== TEKS SUMBER ==
####################

Bagi orang Cina, menjadi kaya bukan hanya soal naik kelas sosial atau kepemilikan aset. Kekayaan dan kemakmuran dalam nilai kekeluargaan masyarakat Cina adalah bentuk dedikasi terhadap keluarga. Sebuah tanda kasih yang praktikal.
Siang itu Cikarang sedang panas-panasnya. Saya dan mama menumpang becak, menerjang terik matahari bercampur asap knalpot truk dan debu aspal jalanan. Entah ke mana tujuan kami hari itu. Selain perdebatan kami satu dekade silam, detail tentang perjalanan itu sudah cukup kabur. Awal mulanya adalah lagu lama yang sudah sering saya dengar sedari kecil hingga kini sudah berusia seperempat abad: sayang sama dengan uang.

####################

== ENTRI ==
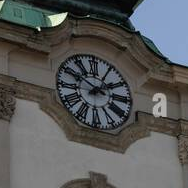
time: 1:50
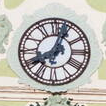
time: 8:03
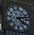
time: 4:12
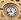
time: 11:41
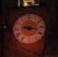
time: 9:17
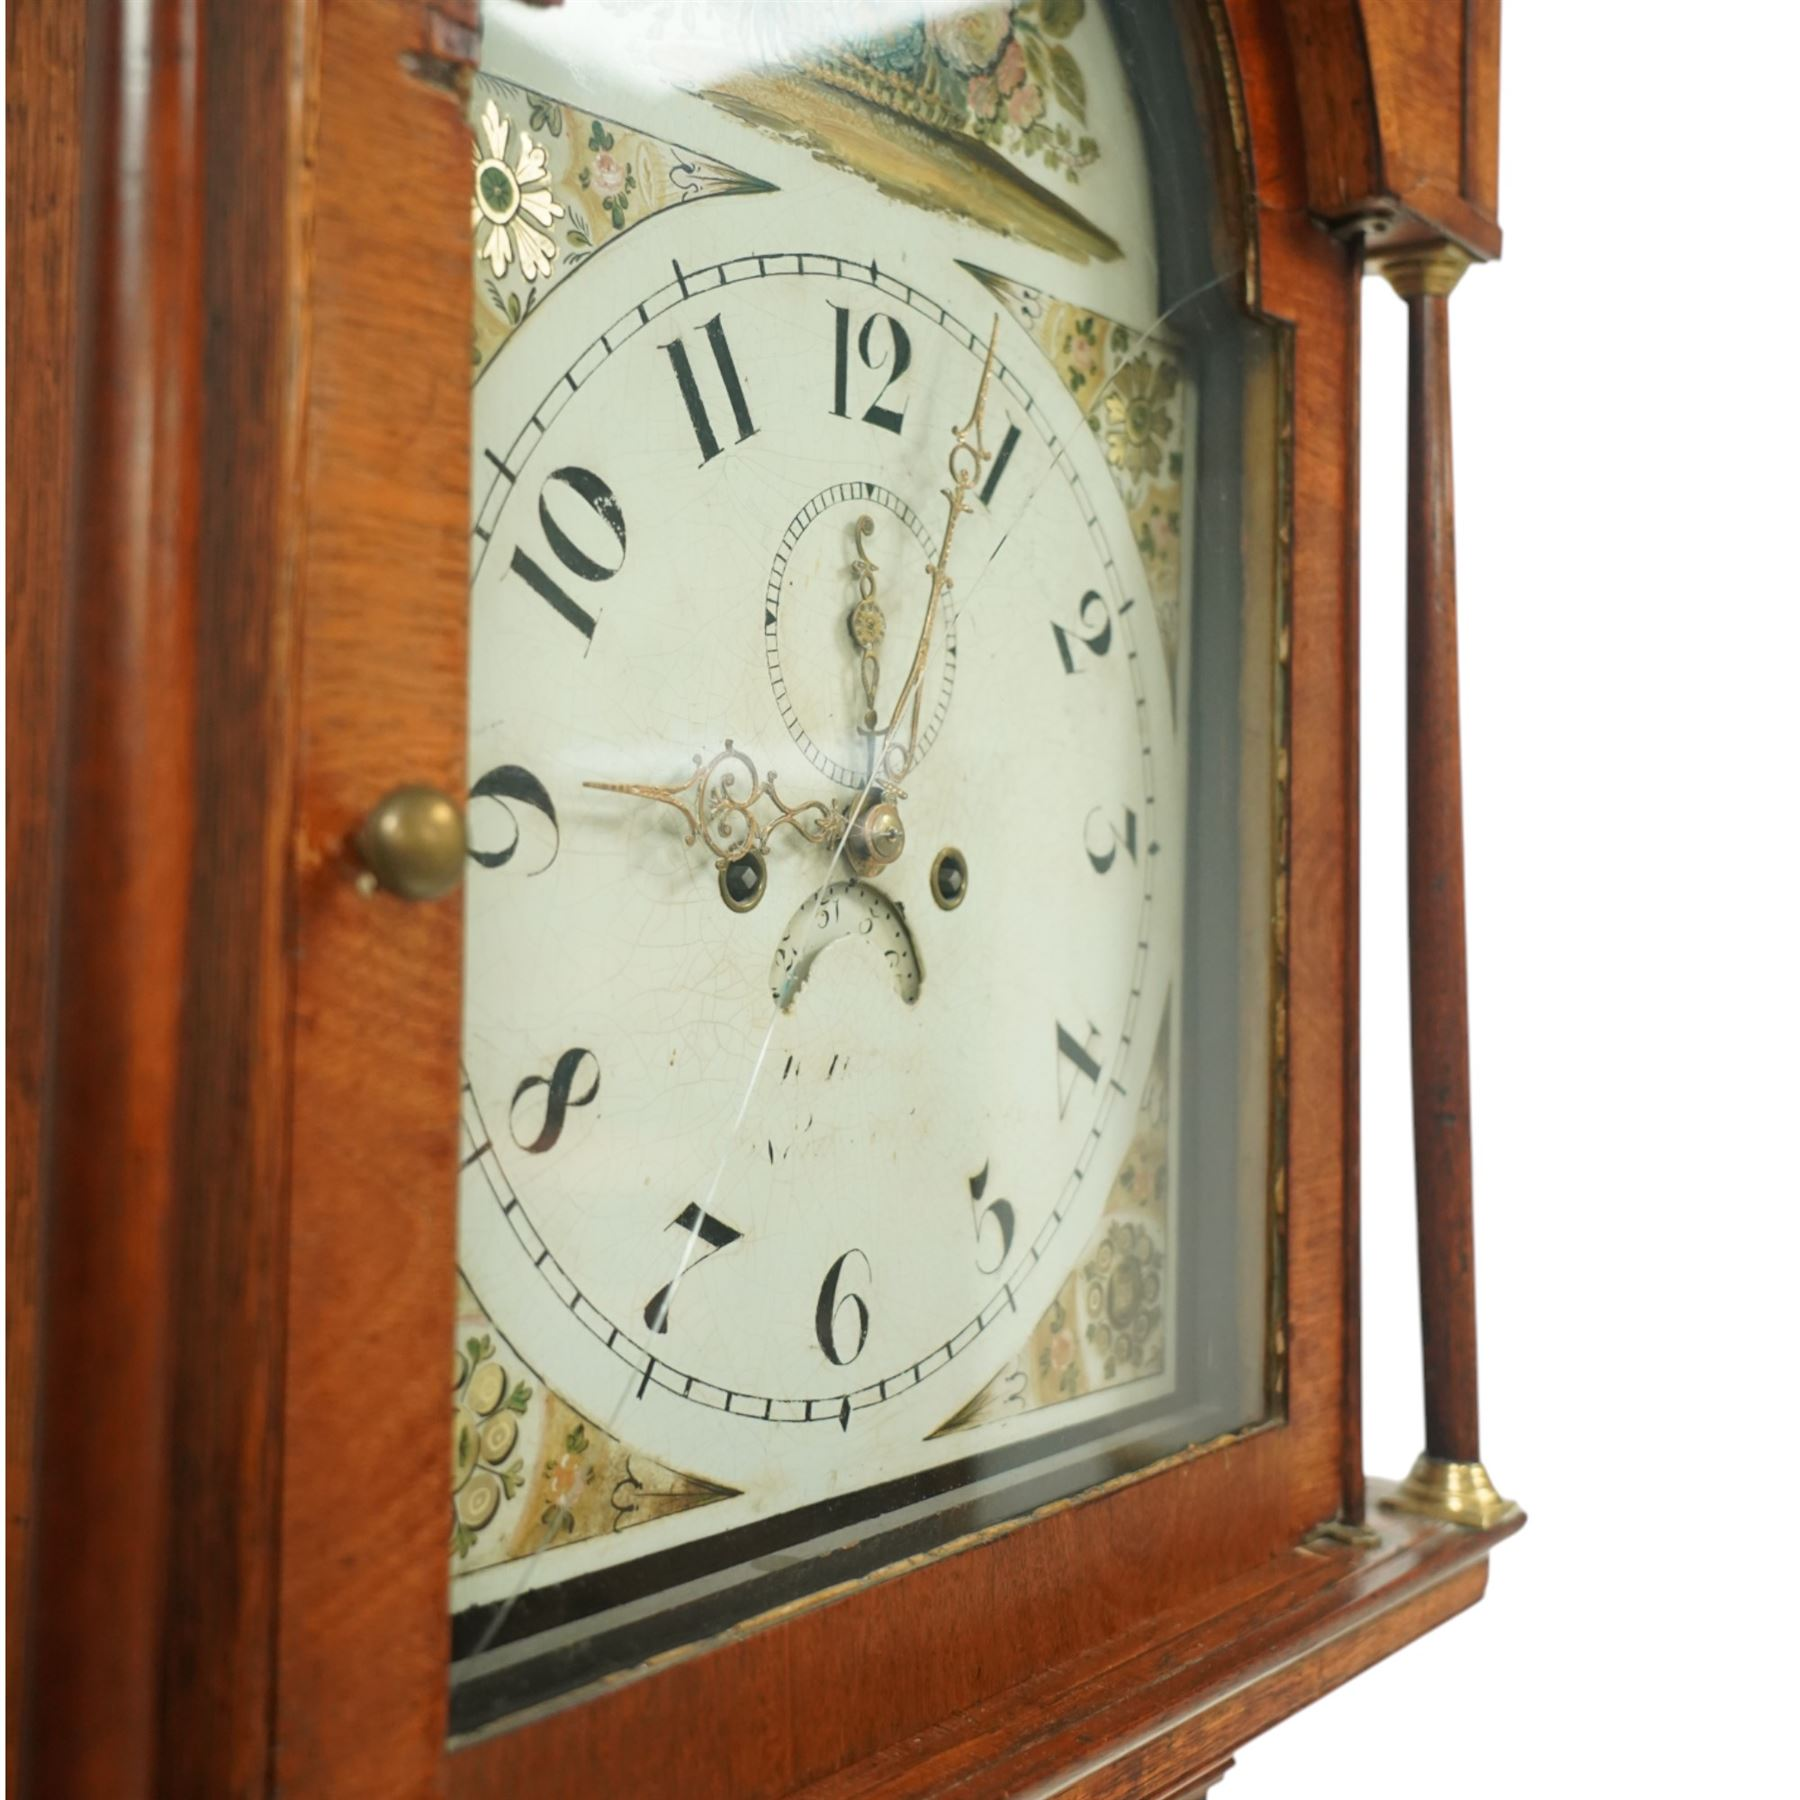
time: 11:45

####################

== LATIHAN ==
Ulangi seluruh teks sumber tanpa mengubah satu kata pun. Entri di atas adalah bahan tersendiri yang terpisah dari teks sumber.

== HASIL LATIHAN ==
Bagi orang Cina, menjadi kaya bukan hanya soal naik kelas sosial atau kepemilikan aset. Kekayaan dan kemakmuran dalam nilai kekeluargaan masyarakat Cina adalah bentuk dedikasi terhadap keluarga. Sebuah tanda kasih yang praktikal.
Siang itu Cikarang sedang panas-panasnya. Saya dan mama menumpang becak, menerjang terik matahari bercampur asap knalpot truk dan debu aspal jalanan. Entah ke mana tujuan kami hari itu. Selain perdebatan kami satu dekade silam, detail tentang perjalanan itu sudah cukup kabur. Awal mulanya adalah lagu lama yang sudah sering saya dengar sedari kecil hingga kini sudah berusia seperempat abad: sayang sama dengan uang.